Copy the text on the streaks and the evidence of liquid water word for word, in full.

** START Text excerpt **

Scientists suspected that water played a critical role in the phenomenon, perhaps similar to the way concrete darkens when wet and returns to its original color when dry.
But that was just an educated guess.
Lujendra Ojha, a graduate student at the Georgia Institute of Technology, turned to an instrument on the orbiter that identifies types of molecules by which colors of light they absorb. But this instrument, a spectrometer, is not as sharp as the camera, making it hard to zoom in on readings from the narrow streaks, a few yards across at most.
“We had to come up with new techniques and novel ways to do analysis of the chemical signature,” said Mr. Ojha, the lead author of the Nature Geoscience article.
The researchers were able to identify the telltale sign of a hydrated salt at four locations. In addition, the signs of the salt disappeared when the streaks faded. “It’s very definitive there is some sort of liquid water,” Mr. Ojha said.

** END Text excerpt **
** START Dataset excerpt **

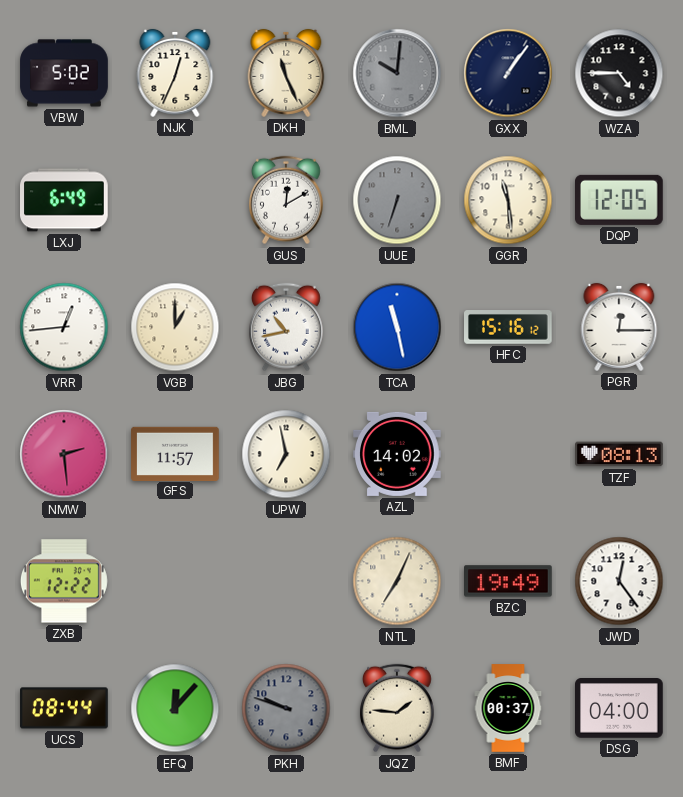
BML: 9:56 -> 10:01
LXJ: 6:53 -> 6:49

** END Dataset excerpt **

[Exercise output]:
Scientists suspected that water played a critical role in the phenomenon, perhaps similar to the way concrete darkens when wet and returns to its original color when dry.
But that was just an educated guess.
Lujendra Ojha, a graduate student at the Georgia Institute of Technology, turned to an instrument on the orbiter that identifies types of molecules by which colors of light they absorb. But this instrument, a spectrometer, is not as sharp as the camera, making it hard to zoom in on readings from the narrow streaks, a few yards across at most.
“We had to come up with new techniques and novel ways to do analysis of the chemical signature,” said Mr. Ojha, the lead author of the Nature Geoscience article.
The researchers were able to identify the telltale sign of a hydrated salt at four locations. In addition, the signs of the salt disappeared when the streaks faded. “It’s very definitive there is some sort of liquid water,” Mr. Ojha said.